Better stay on your meds. Or get some. Otherwise how will you ignore the pile of hacked-off limbs on the hospital lawn, the amputees limping or crawling away, as disability permits, their sacrifice worse than forgotten—misremembered? You'll end up scribbling on napkins and the last remaining walls, and the scribbles, presuming they're discovered, will sound when pieced together like a suicide note left to mislead investigators. Christ, you'll end up like me, driving slowly over a bridge of bones, your face gray with exhaustion, while along the slatternly, post-industrial river, morning birds sing in the cadaverous trees.

LATE INNINGS

The man at the ticket window asks for some identification. My dark laughter? The socket of my missing tooth? I pass through the ancient turnstile. The war is here and it's not, like a book on the nightstand that you'll never open. I'm inconspicuous at the ballpark in my threadbare mourning clothes. The crowd is huge but sullen, as if they know something the players down on the field don't—that the starting pitcher will be betrayed in the late innings by the bullpen, that grass crumbles, that everything that isn't dying is already dead.

EVACUATION INSTRUCTIONS

Listen for directions from authorized personnel: which hopeless thoughts to avoid, how long to wait for the destroying angels to tire and the broken buildings to stop burning. Remain inside the train if possible, but if not, open the side door and go out, and love the truculent witnesses to ambiguous events, love witches' gloves, dead men's bells, bloody fingers, love the street dogs that bark dismally and the sunsets that can be beautiful if the light catches the brick dust and swirling ash just so.

LET IT BURN

Tomorrow is even farther away than we thought, the mottled greenish purple of an old bruise. It doesn't help to shut my eyes. I can still hear gas hissing from shower heads, still feel the sun like a scabrous hand on my back. I promised myself a day-off today, but the ceiling cameras will remember whether I just remained standing here or moved. And what if it's true that the old songs of vanished birds are released when wood from the trees in which they sang is burned? Friends, gather all the fallen branches for a fire.
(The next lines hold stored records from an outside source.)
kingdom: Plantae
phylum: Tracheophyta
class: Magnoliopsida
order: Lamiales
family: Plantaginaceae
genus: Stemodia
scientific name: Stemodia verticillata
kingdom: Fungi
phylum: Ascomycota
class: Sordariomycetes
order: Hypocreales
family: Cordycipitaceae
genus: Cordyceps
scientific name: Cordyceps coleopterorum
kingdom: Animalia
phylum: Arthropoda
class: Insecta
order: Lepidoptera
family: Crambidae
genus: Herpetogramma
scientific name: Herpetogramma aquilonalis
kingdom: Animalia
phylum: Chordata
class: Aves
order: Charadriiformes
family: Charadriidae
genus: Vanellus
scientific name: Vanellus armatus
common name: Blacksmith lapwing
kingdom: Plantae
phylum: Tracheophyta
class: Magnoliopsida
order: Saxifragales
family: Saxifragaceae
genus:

BIO: Howie Good, a journalism professor at SUNY New Paltz, is the author of five poetry collections, most recently Dreaming in Red from Right Hand Pointing and Cryptic Endearments from Knives Forks & Spoons Press. He has four chapbooks forthcoming: Elephant Gun from Dog on a Chain Press, The Death of Me from Pig Ear Press, Living Is the Spin Cycle from Red Bird Chapbooks, and Strange Roads from Puddle of Sky Press.